What you will do =>
For this exercise, reproduce the entries below exactly, but only from the line containing "ring mcp: (1377, 669)" through the line containing "ring pip: (1330, 655)", both included.

Data shown =>
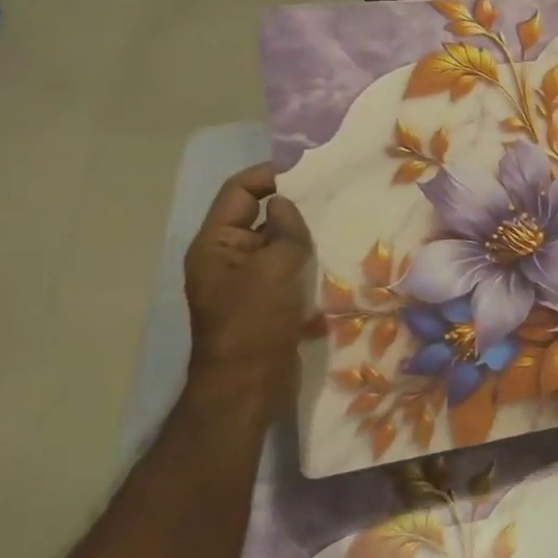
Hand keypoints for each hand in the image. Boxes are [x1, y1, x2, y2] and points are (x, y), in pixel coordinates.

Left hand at [183, 164, 312, 409]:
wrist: (247, 387)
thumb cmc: (255, 323)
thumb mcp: (273, 269)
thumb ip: (284, 231)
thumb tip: (285, 204)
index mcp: (215, 244)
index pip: (239, 191)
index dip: (270, 175)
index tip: (309, 170)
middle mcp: (226, 258)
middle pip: (258, 216)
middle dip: (293, 205)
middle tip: (334, 194)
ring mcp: (246, 281)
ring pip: (277, 244)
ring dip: (304, 235)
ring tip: (341, 222)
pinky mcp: (265, 301)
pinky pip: (287, 269)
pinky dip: (307, 261)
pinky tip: (336, 258)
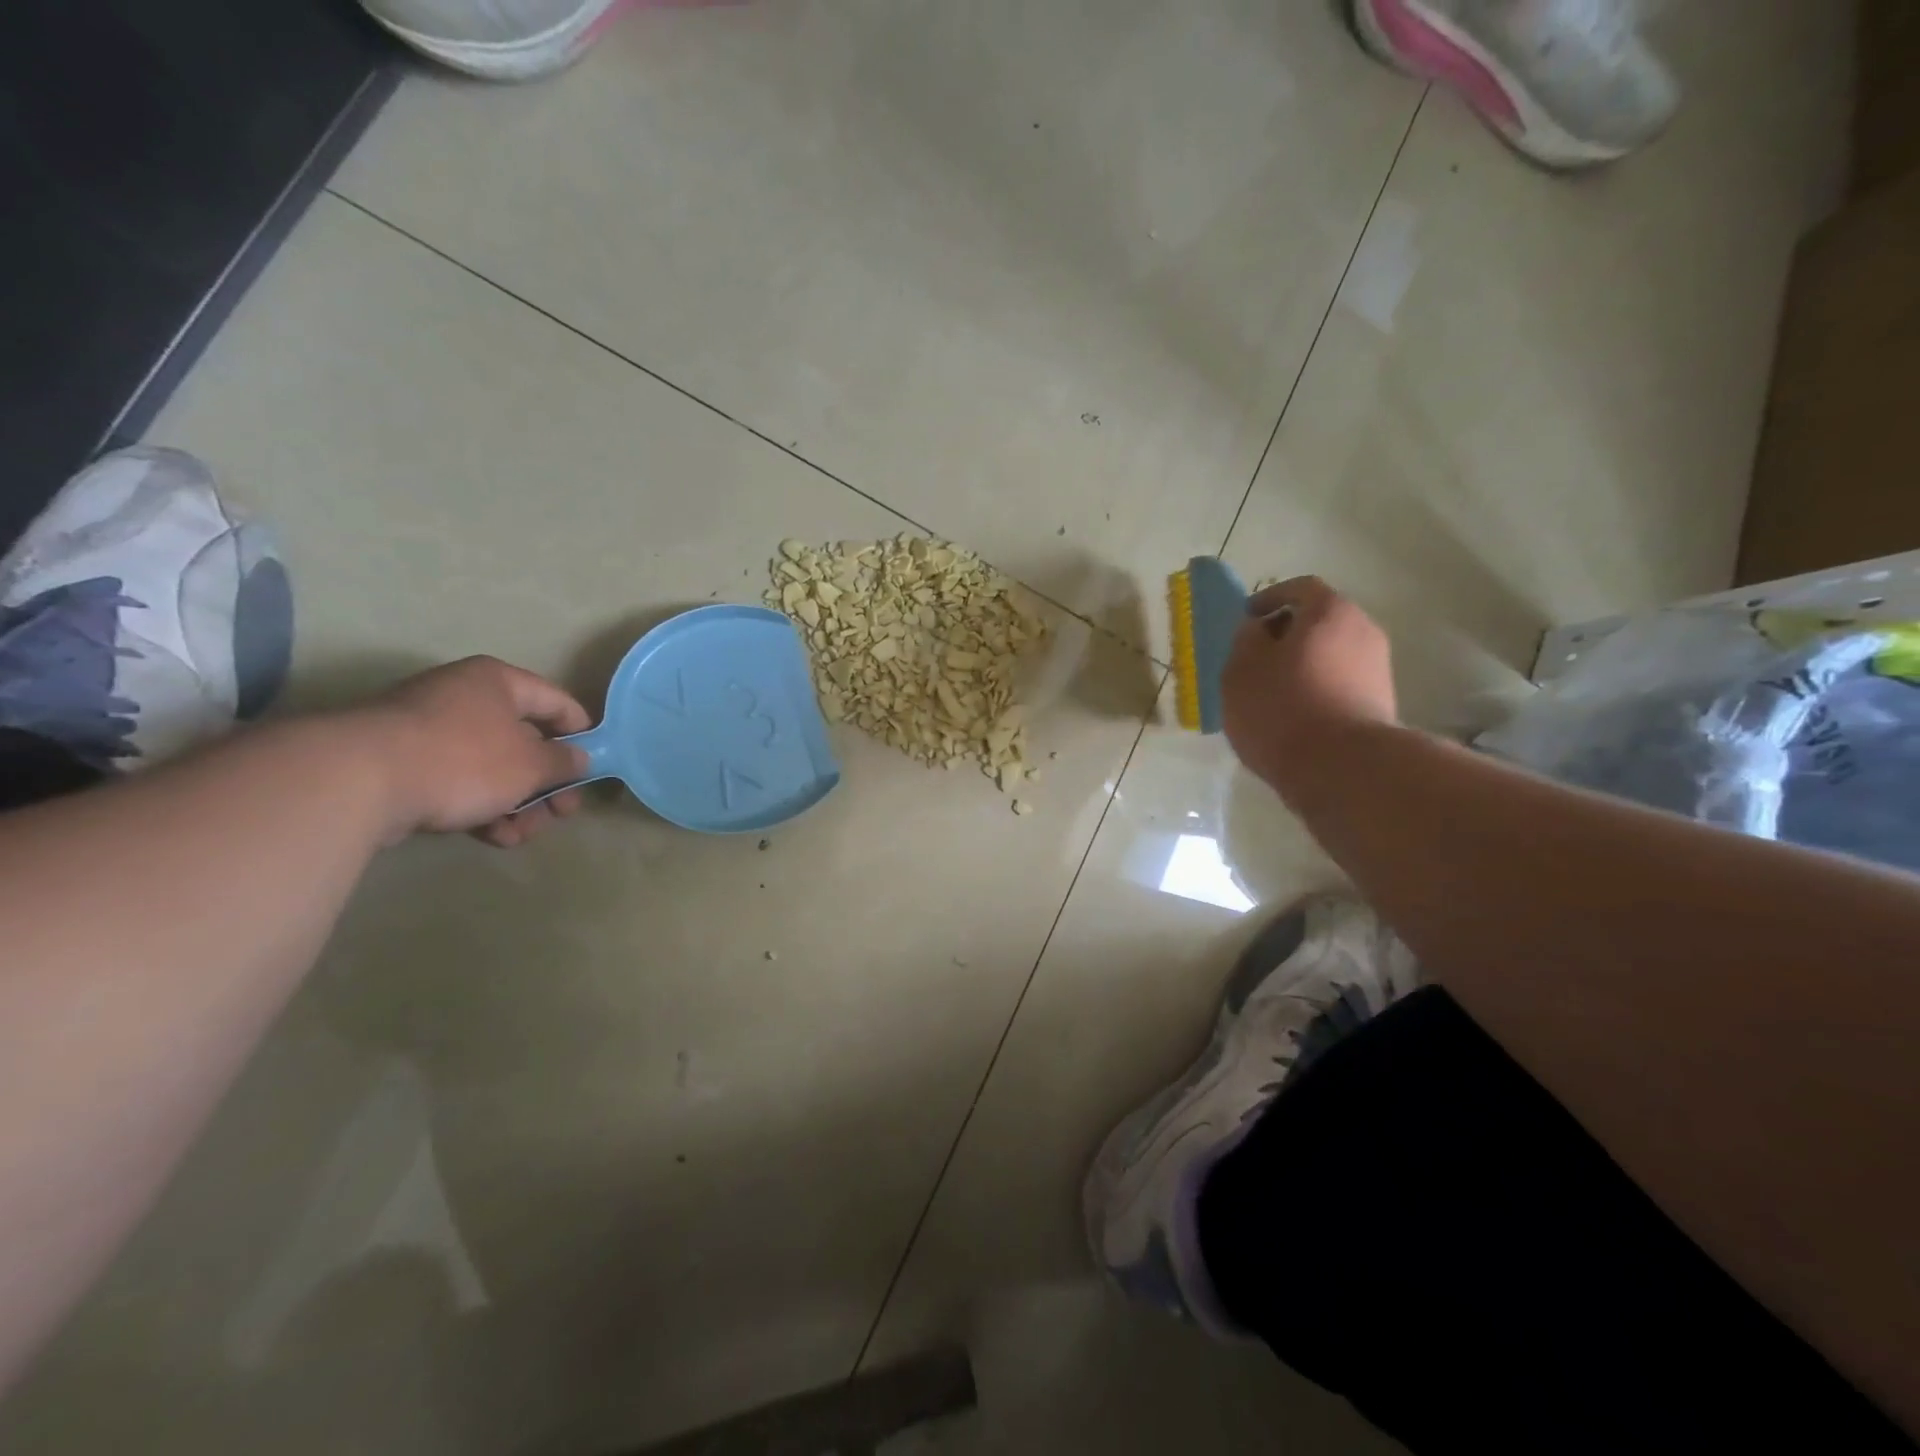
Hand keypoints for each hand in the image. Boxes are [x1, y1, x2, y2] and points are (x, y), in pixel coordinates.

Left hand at [358, 657, 591, 847]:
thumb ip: (564, 761)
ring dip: (517, 803)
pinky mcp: (405, 764)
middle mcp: (465, 697)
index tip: (593, 767)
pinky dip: (482, 807)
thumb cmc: (464, 759)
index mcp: (498, 682)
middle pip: (525, 741)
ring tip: (522, 834)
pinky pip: (459, 782)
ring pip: (493, 768)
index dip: (582, 734)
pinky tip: (493, 836)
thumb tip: (580, 759)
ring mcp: (430, 730)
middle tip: (561, 814)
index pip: (557, 702)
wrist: (358, 781)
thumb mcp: (531, 764)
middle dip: (547, 784)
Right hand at [1221, 576, 1396, 800]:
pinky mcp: (1380, 705)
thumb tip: (1259, 629)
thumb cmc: (1282, 707)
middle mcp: (1363, 630)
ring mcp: (1377, 669)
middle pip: (1319, 622)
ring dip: (1301, 665)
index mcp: (1330, 612)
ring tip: (1270, 693)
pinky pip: (1340, 684)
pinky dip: (1316, 690)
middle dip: (1286, 635)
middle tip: (1255, 658)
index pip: (1300, 588)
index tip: (1246, 619)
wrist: (1341, 768)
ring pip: (1330, 655)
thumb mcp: (1241, 668)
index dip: (1269, 599)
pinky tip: (1293, 716)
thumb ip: (1246, 639)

Exercise solution =>
ring mcp: (1377, 669)
middle pip: (1319, 622)
ring dip: (1301, 665)
index mcp: (1330, 612)
ring tip: (1270, 693)
pinky pip: (1340, 684)
pinky dip: (1316, 690)
middle dip: (1286, 635)
middle tip: (1255, 658)
index pip: (1300, 588)
index tip: (1246, 619)
wrist: (1341, 768)
ring pip: (1330, 655)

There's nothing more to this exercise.